Be careful here - if the tenant is older than 65 (may be 60), you can't end the tenancy at all (or so my DH was told regarding a property he rents out). It was quite a few years back that we confirmed that, so there may be some modifications to the law - but you can always do what DH did. Consult an estate agency in the area and ask if you can sell the property. The estate agents are well aware of the rules regarding the sale of rental residential property.


----------



## BackinFrance

The landlord cannot end the lease before the 3 years are up, some tenants are protected even then. However if you can reasonably assume that the tenant will not be protected when the 3 years are up, you can give them notice now to quit at the end of the lease, in fact you can do so even if they are protected and see what happens, though in the latter case they can resist and would probably win when push comes to shove. My cousin and her husband were prorected tenants when they received lengthy notice to quit, but it happened to suit them so they did not dispute the issue, however be aware that in those circumstances the tenant may have the right to quit earlier than foreseen without the landlord being able to claim additional rent.


----------



## James_2

thank you for your quick reply. I was vaguely aware of the age consideration but not sure how old my tenant is. I'm sure you would suggest that I go and ask him but things have been reasonably amicable up to now. Just trying to keep it that way.



Bevdeforges said:


> Be careful here - if the tenant is older than 65 (may be 60), you can't end the tenancy at all (or so my DH was told regarding a property he rents out). It was quite a few years back that we confirmed that, so there may be some modifications to the law - but you can always do what DH did. Consult an estate agency in the area and ask if you can sell the property. The estate agents are well aware of the rules regarding the sale of rental residential property.


----------



## James_2

BackinFrance said:


> The landlord cannot end the lease before the 3 years are up, some tenants are protected even then. However if you can reasonably assume that the tenant will not be protected when the 3 years are up, you can give them notice now to quit at the end of the lease, in fact you can do so even if they are protected and see what happens, though in the latter case they can resist and would probably win when push comes to shove. My cousin and her husband were prorected tenants when they received lengthy notice to quit, but it happened to suit them so they did not dispute the issue, however be aware that in those circumstances the tenant may have the right to quit earlier than foreseen without the landlord being able to claim additional rent.

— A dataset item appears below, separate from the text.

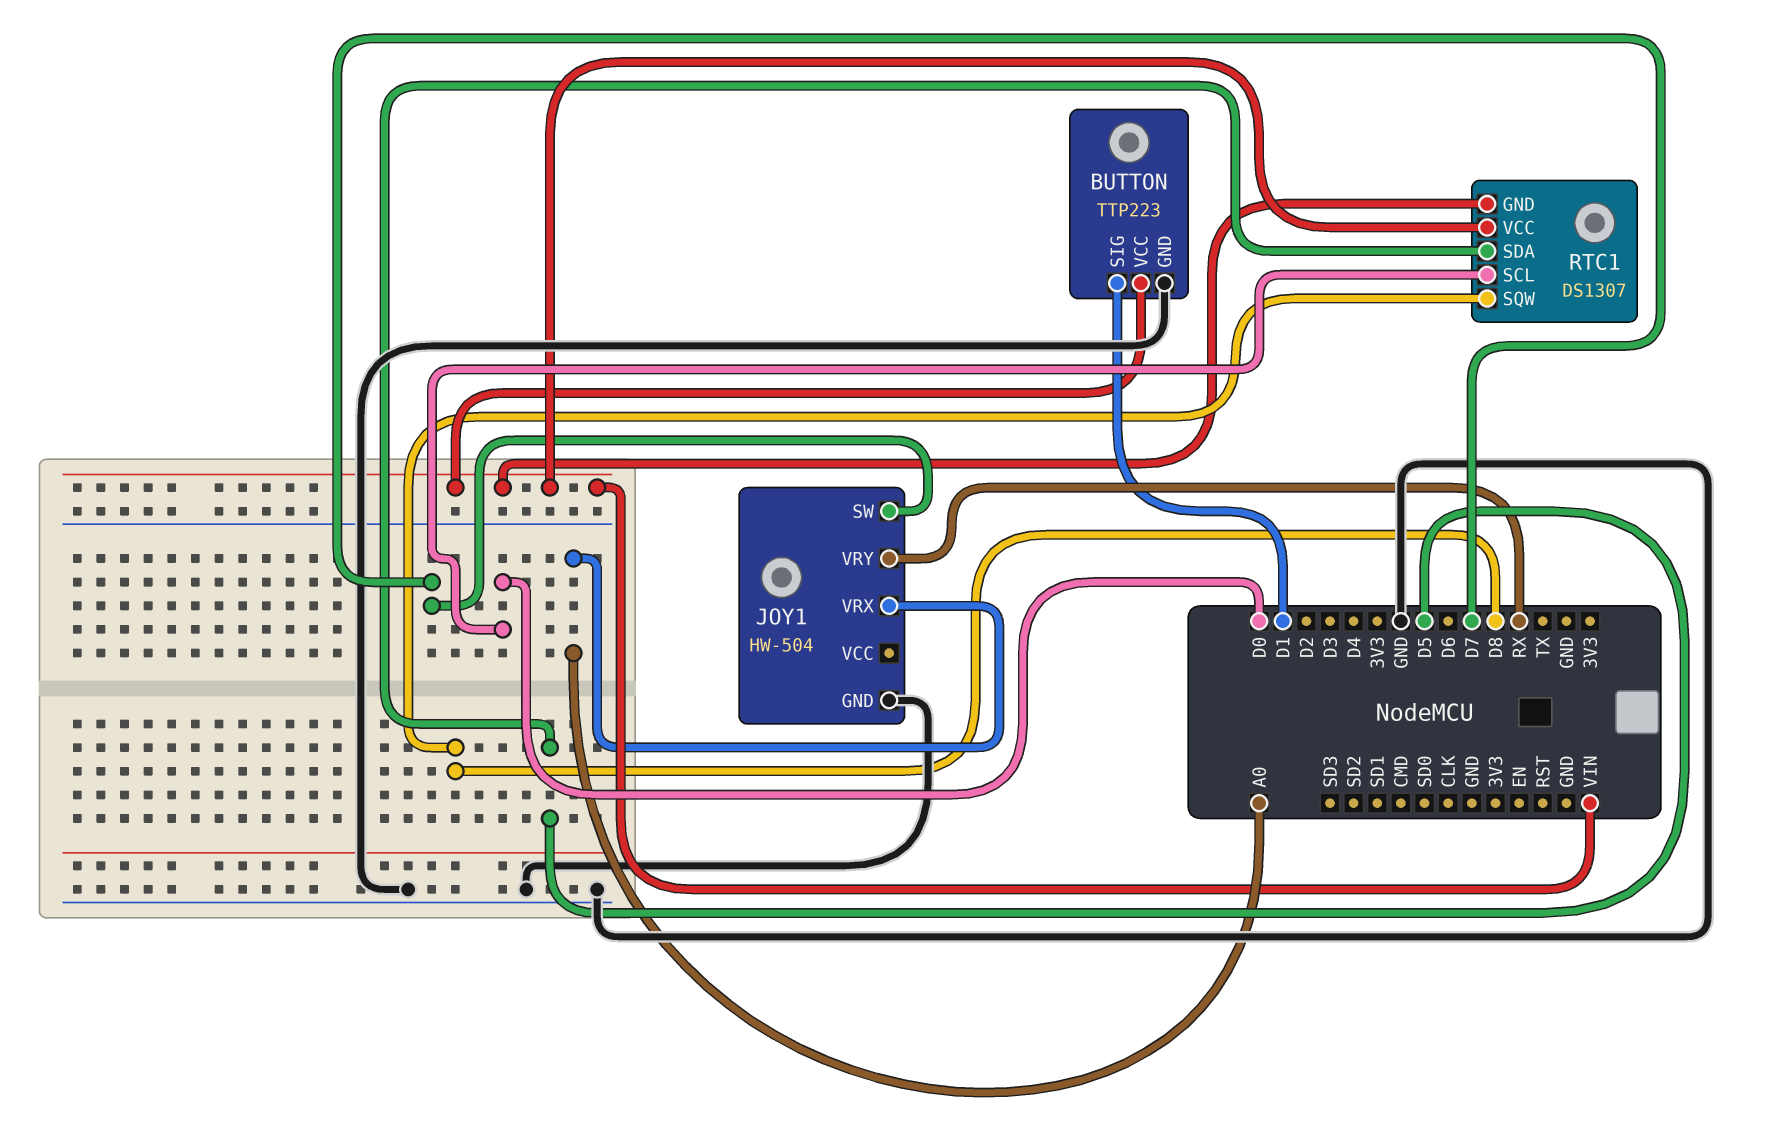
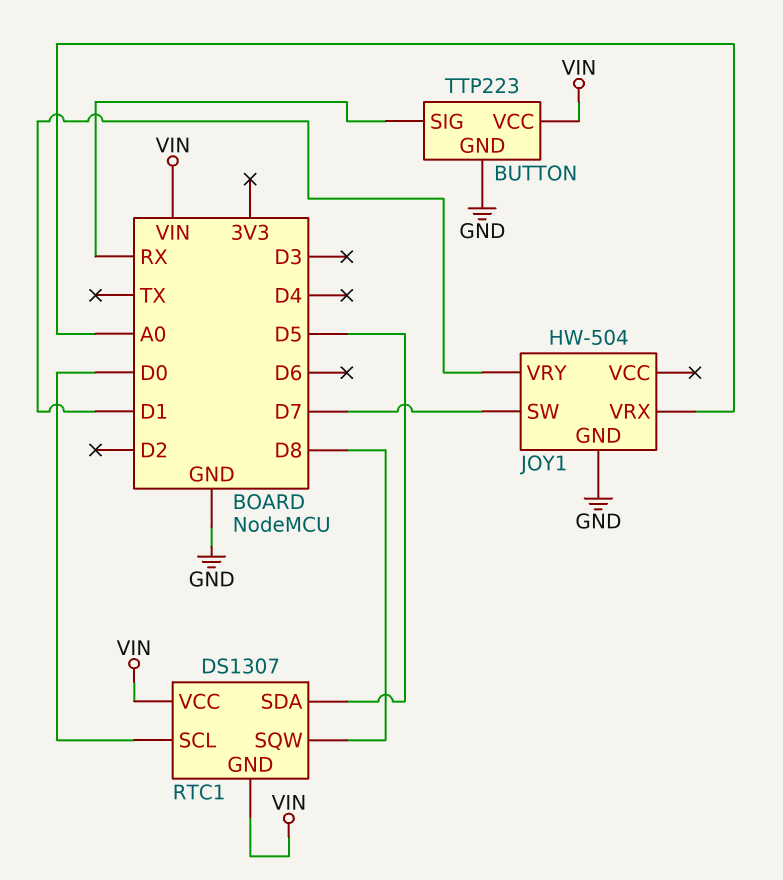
BUTTON pin SIG: D1 -> RX
JOY1 pin VRY: RX -> D1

why would some tenants be protected?


----------



## BackinFrance

James_2 said:


> why would some tenants be protected?


It is usually a matter of age,.


----------



## BackinFrance

Though I note your reference to locaux, but if you are actually talking about an apartment or a house, then tenants may be protected. If you don't know, you can always formally issue a notice to quit and see what happens.

For detailed information go to pap.fr they have lots of reliable information.


----------



## James_2

BackinFrance said:


> It is usually a matter of age,.


so, I really have to find out his age. ok, that's a stage forward thanks


----------



## James_2

BackinFrance said:


> Though I note your reference to locaux, but if you are actually talking about an apartment or a house, then tenants may be protected. If you don't know, you can always formally issue a notice to quit and see what happens.
> 
> For detailed information go to pap.fr they have lots of reliable information.


what does locaux in this context mean please?


----------



## BackinFrance

James_2 said:


> what does locaux in this context mean please?


I don't know what ir means. It is you who used the term, but if you are talking about a dwelling, as I assume you are, then you are bound by the relevant law. As I said, take a look at pap fr and you will find all the detailed information you could possibly need.


----------



## James_2

BackinFrance said:


> I don't know what ir means. It is you who used the term, but if you are talking about a dwelling, as I assume you are, then you are bound by the relevant law. As I said, take a look at pap fr and you will find all the detailed information you could possibly need.


sorry, my apologies, I did mention it. I should have had my glasses on !! and yes, it does does mean premises; although it is a house.


----------



## BackinFrance

If it's a house, then it's a residence and subject to the relevant laws, provided that it has not been rented out as commercial premises, in which case that would be described in the lease


----------



## BackinFrance

It is possible to sell a home with a sitting tenant, though of course that réduces its attractiveness to potential buyers. Usually when you let out a property you get a copy of the tenant's ID which would include their date of birth. But as Bev said, a real estate agent should be able to advise you on the tenant's rights, so if you are planning to sell through an agent, you could ask them.


----------



## Peasant

James_2 said:


> why would some tenants be protected?


France cares about its people...


----------



## James_2

thank you to all for your comments. and thanks to "back in france" for recommending pap.fr; really good site that gave me plenty of information.


----------



## BackinFrance

And don't forget the implications of the trêve hivernale which begins in November.


----------



## James_2

BackinFrance said:


> And don't forget the implications of the trêve hivernale which begins in November.


ok


----------